¿Influyó Jovellanos en la caída de Godoy?
«El Ilustrísimo señor don Manuel Godoy Álvarez Faria Ríos Sánchez Zarzosa, era el serenísimo Príncipe de la Paz, duque de Alcudia, de Sueca y de Evoramonte; gran almirante, generalísimo y ministro universal de España y de sus Indias, señor del Soto de Roma y de la Albufera de Valencia, conde de Chinchón, barón de Mascalvó, comendador de Valencia del Ventoso, Rivera y Aconchel; poseedor del Toisón de Oro y de todas las cruces, bandas y collares de Europa; príncipe de Bassano; señor de los Estados de la Campana de Albalat y la Serena de Aldonea; de las villas de Huétor, Sueca, Santillana y Veas; regidor perpetuo de Madrid, Reus, Gerona, Manresa, Lérida; caballero Veinticuatro de las ciudades de Jerez de la Frontera, Jerez de los Caballeros y Sevilla; capitán de los Ejércitos de mar y tierra». Así consta en las páginas 85 y 86 de Nuevas Memorias de un Afrancesado, en el Madrid goyesco, primera edición, Madrid 1952, de Augusto Martínez Olmedilla.
A principios del siglo XIX el Gobierno de este todopoderoso Godoy puso en marcha una ley que establecía diez años de estudios para conseguir la licenciatura en jurisprudencia. Así se pretendía asegurar una mejor administración de la justicia al mismo tiempo que dificultar la carrera y disminuir el excesivo número de abogados que, en su inmensa mayoría, eran unos «liantes», «buscapleitos» sin escrúpulos morales, llenos de vileza, muertos de hambre, despreciados por todos. ¡Trágala, trágala, trágala perro!, clamaba el pueblo español contra el absolutista rey Fernando VII. Así le ofrecía el tan deseado y celebrado manjar liberal, la Constitución de Cádiz de 1812, que no quería «tragar ni digerir» el canalla rey felón.

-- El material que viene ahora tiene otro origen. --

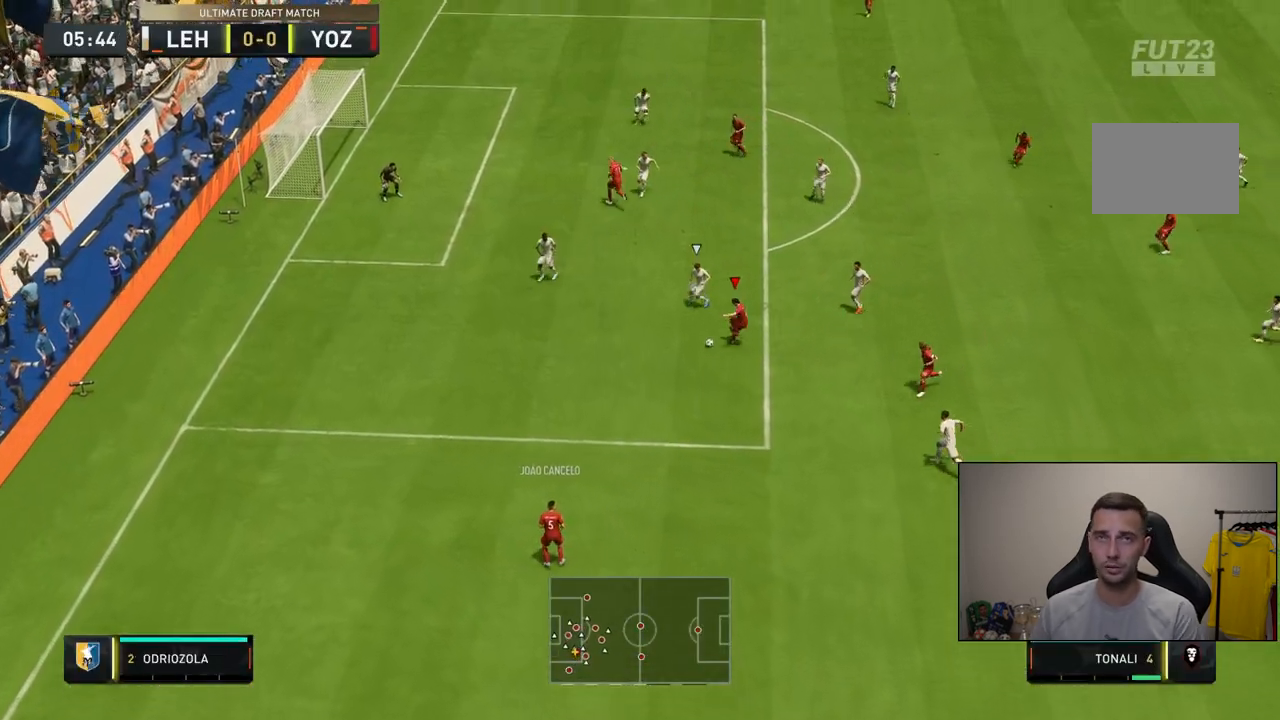
{"dt_ms": 500, "buttons": [], "left_stick": "right", "right_stick": "center", "events": [[417, "left_stick", "right"]]}
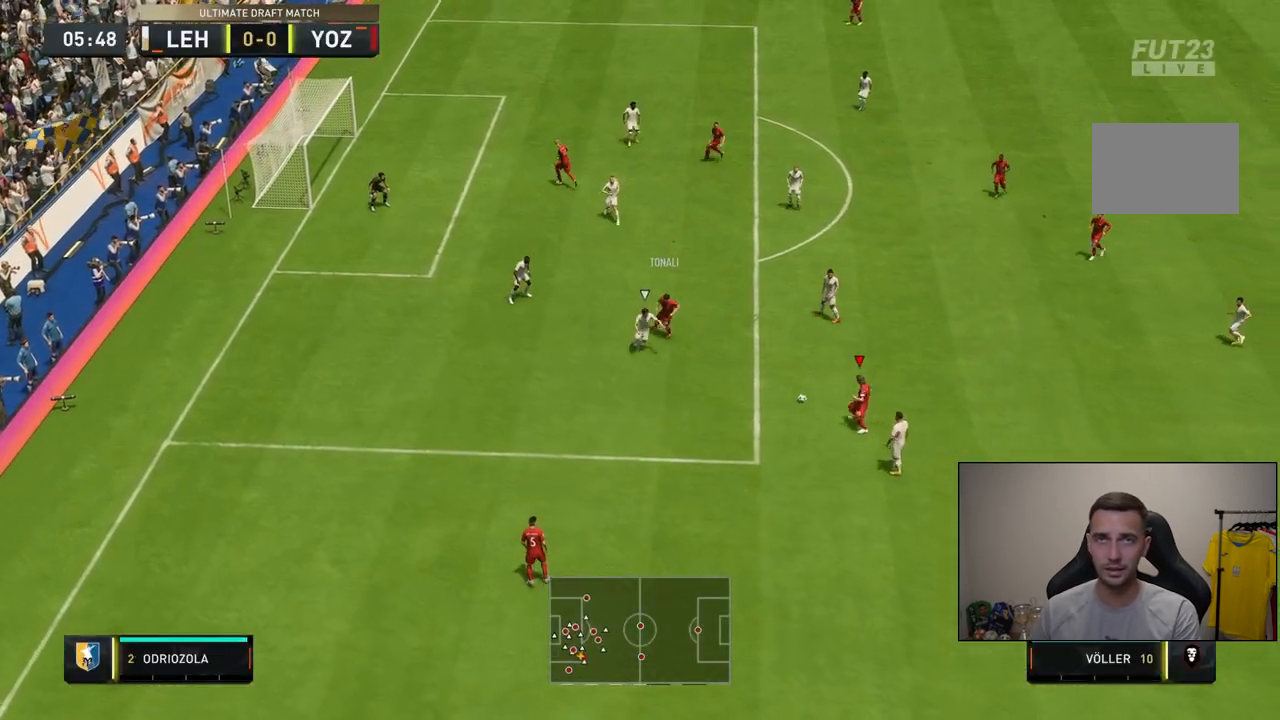
{"dt_ms": 500, "buttons": [], "left_stick": "right", "right_stick": "center", "events": []}
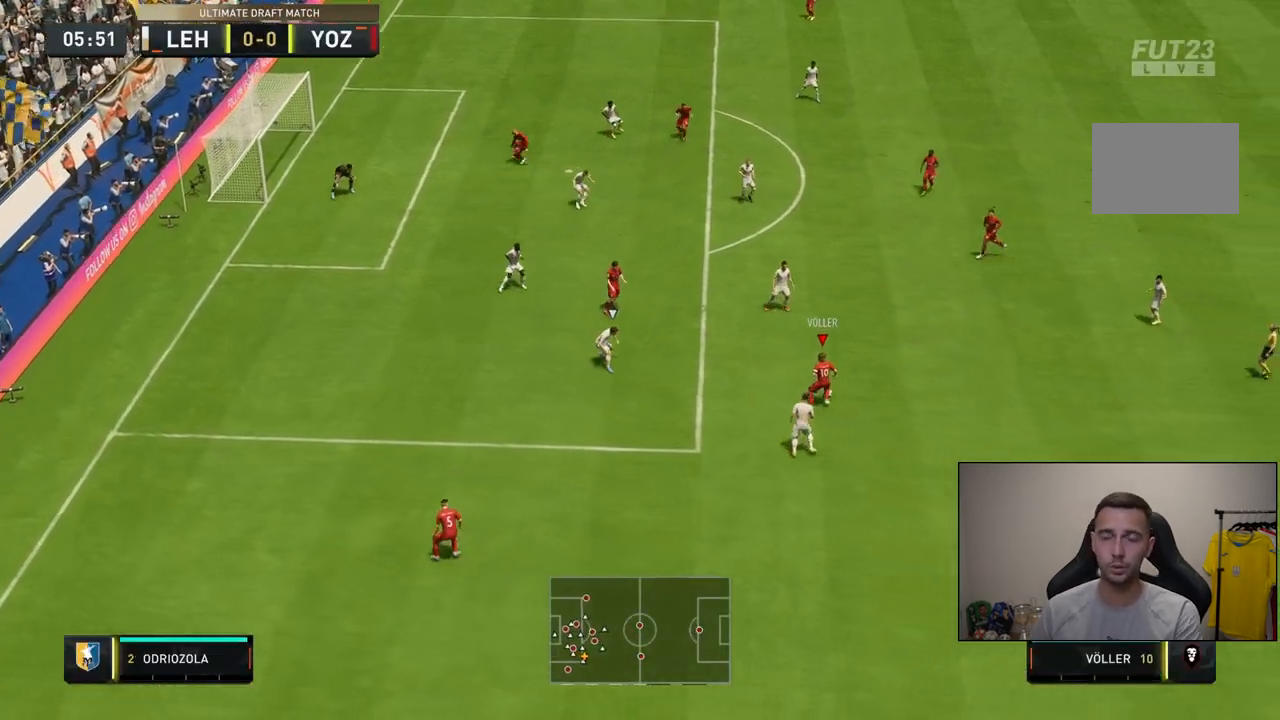
{"dt_ms": 500, "buttons": [], "left_stick": "right", "right_stick": "center", "events": []}
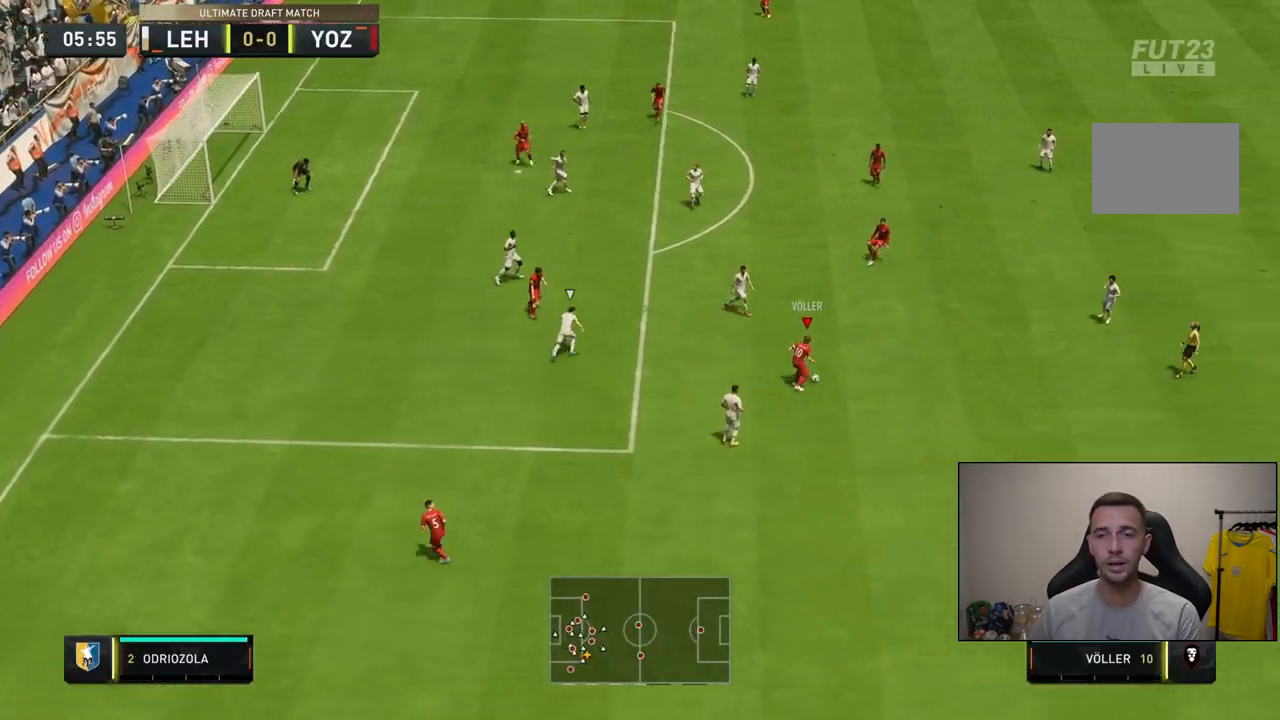
{"dt_ms": 1000, "buttons": [], "left_stick": "down-left", "right_stick": "center"}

La Pepa (¡Viva la Pepa!), así llamada popularmente por haber sido promulgada el 19 de marzo, día de San José, era también, en origen, un grito jubiloso y hermoso que, por desgracia, el mal uso fue pervirtiendo hasta tal punto que hoy en día, injustamente, «trágala» se ha convertido en sinónimo de cosa mala y «¡Viva la Pepa!» parece la definición de asunto o cosa nefasta, alocada, alborotada, irresponsable.

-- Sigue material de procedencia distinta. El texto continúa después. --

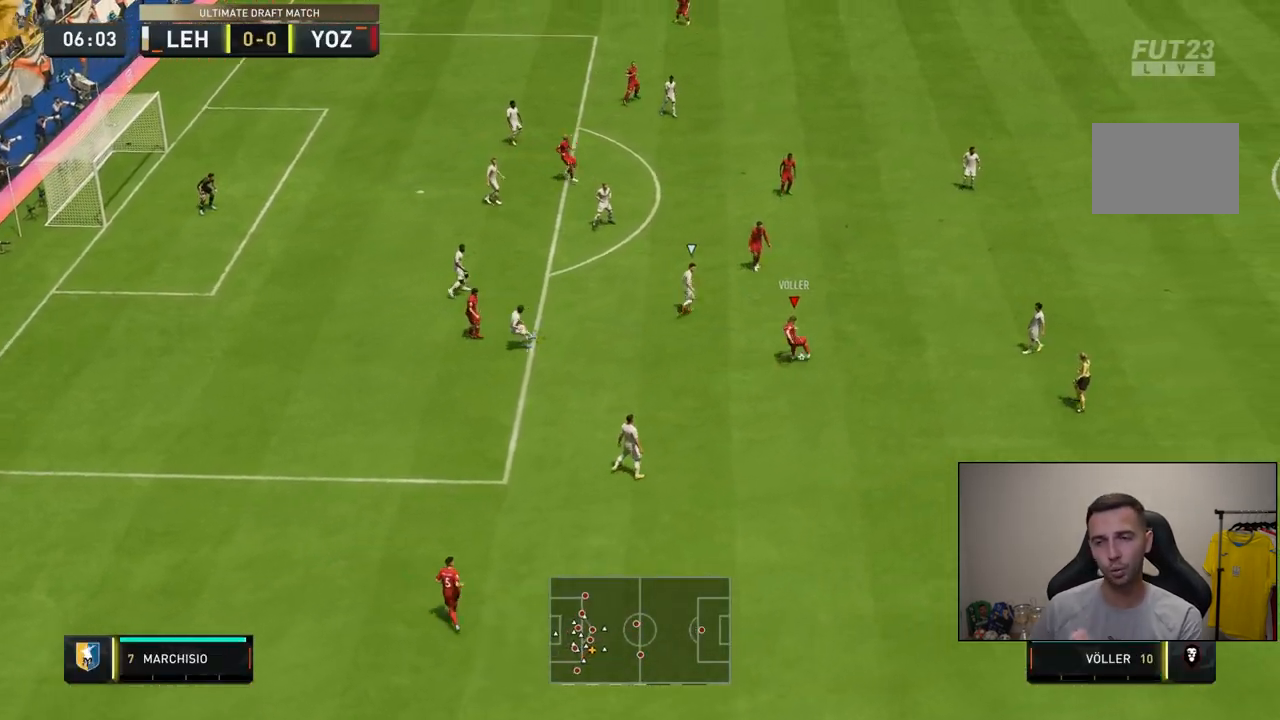
{"dt_ms": 500, "buttons": [], "left_stick": "down-left", "right_stick": "center", "events": []}
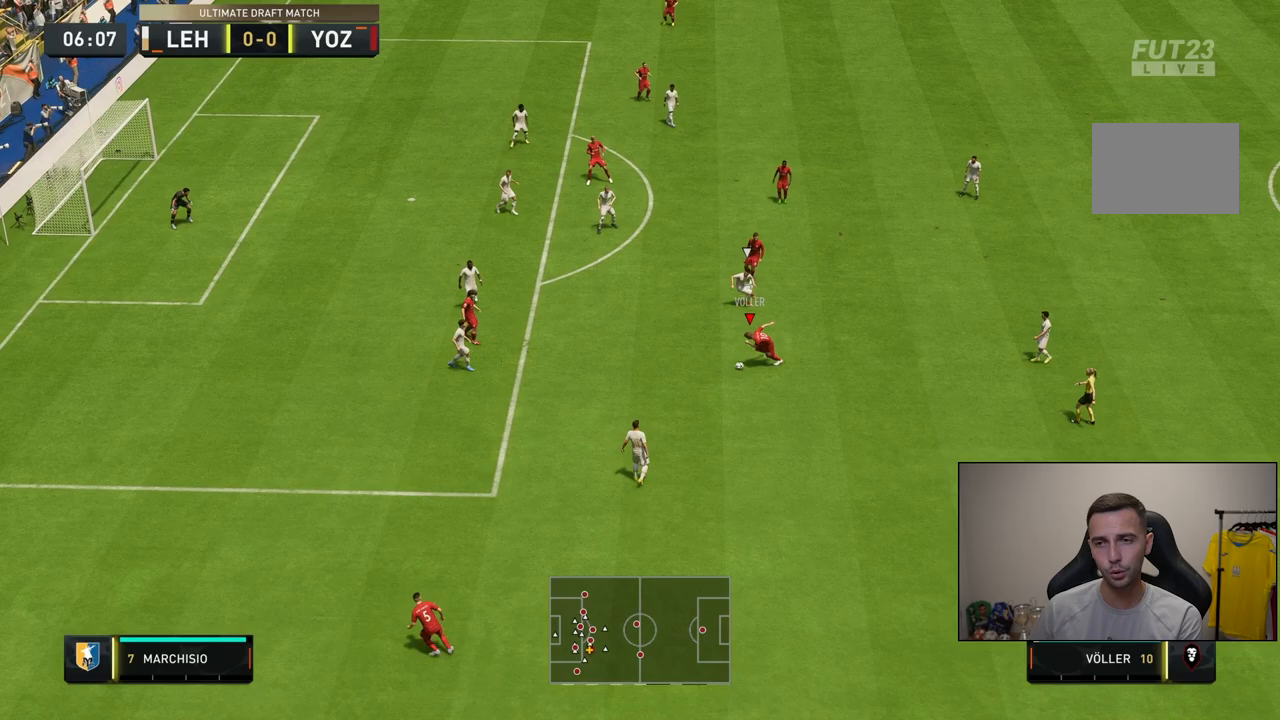
{"dt_ms": 500, "buttons": [], "left_stick": "left", "right_stick": "center", "events": [[33, "left_stick", "left"]]}
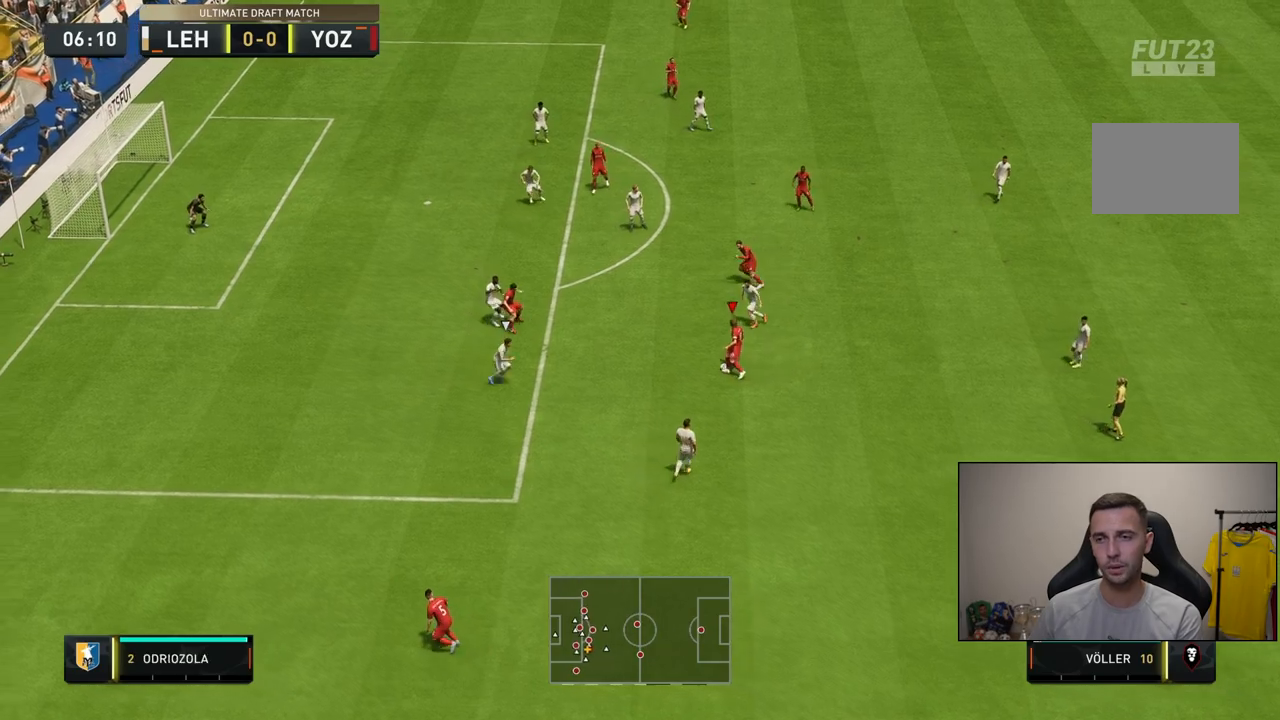
{"dt_ms": 500, "buttons": [], "left_stick": "left", "right_stick": "center", "events": [[200, "L1", "down"], [200, "R1", "down"], [200, "SQUARE", "down"], [400, "L1", "up"], [467, "R1", "up"], [467, "SQUARE", "up"]]}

Liberal es término nacido en España a principios del siglo XIX. Aquí se pronunció por primera vez para denominar y referirse a los rebeldes patriotas españoles que eran contrarios al absolutismo borbón. Liberal, hermosa palabra que luego pasó a Francia y los franceses utilizaron con significado peyorativo una y otra vez hasta desfigurarla y apartarla de su realidad y sentido original.
¿Influyó Jovellanos en la caída de Godoy?

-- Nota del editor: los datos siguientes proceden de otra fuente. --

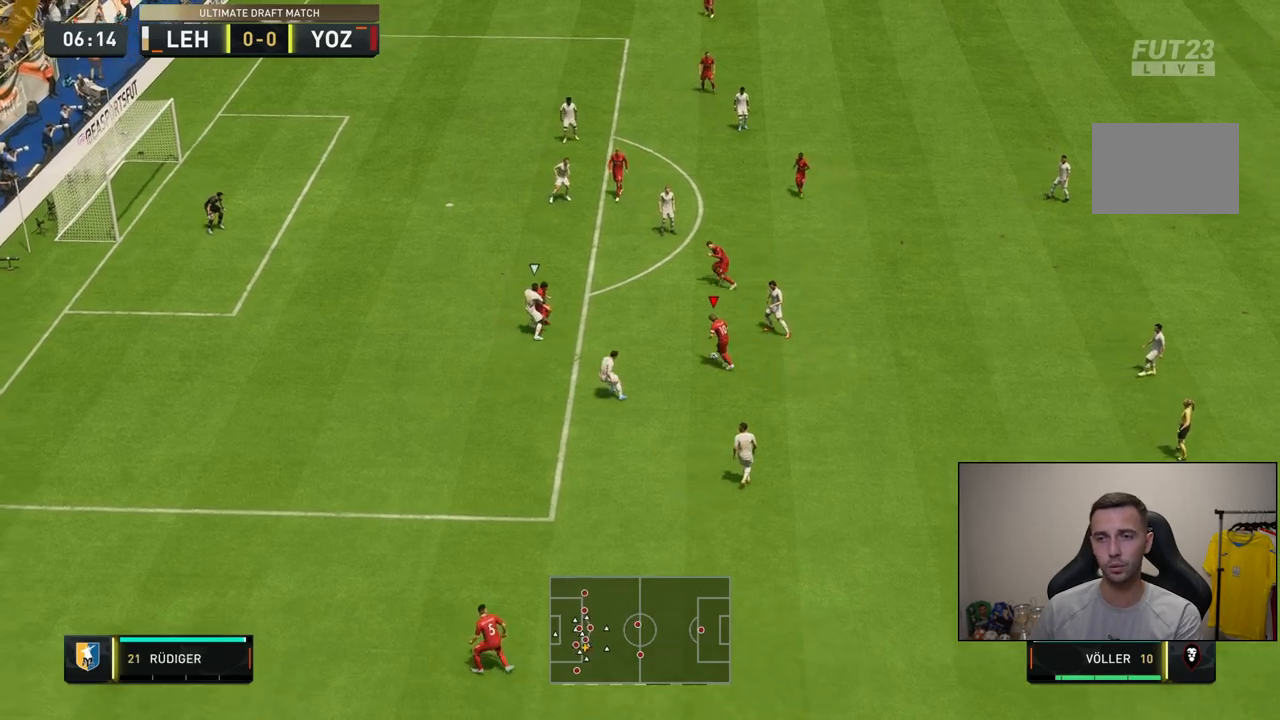
{"dt_ms": 500, "buttons": [], "left_stick": "left", "right_stick": "center", "events": []}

Seguro que sí, pues este era el plan de Cabarrús, amigo de Baltasar Melchor Gaspar de Jove Llanos y Ramírez, para salvar España. Pero Jovellanos duró poco, y volvió Godoy con más fuerza y poder para vengarse. Así que, en 1801, estando el «insigne patricio» en Gijón dedicándose al fomento de su querido Instituto Asturiano, fue sorprendido una noche en su cama, apresado y conducido a través de León, Burgos, Zaragoza y Barcelona hasta Mallorca, para ser encerrado, incomunicado, en la Cartuja de Jesús Nazareno de Valdemosa, a tres leguas de Palma. El motivo, o la disculpa para justificar tal desatino, fue atribuirle su participación activa en la divulgación por Asturias del Contrato Social de Rousseau. Preso hasta caer Godoy por causa del Motín de Aranjuez y la abdicación de Carlos IV en su hijo Fernando VII, quedó libre según Real Decreto del 22-3-1808.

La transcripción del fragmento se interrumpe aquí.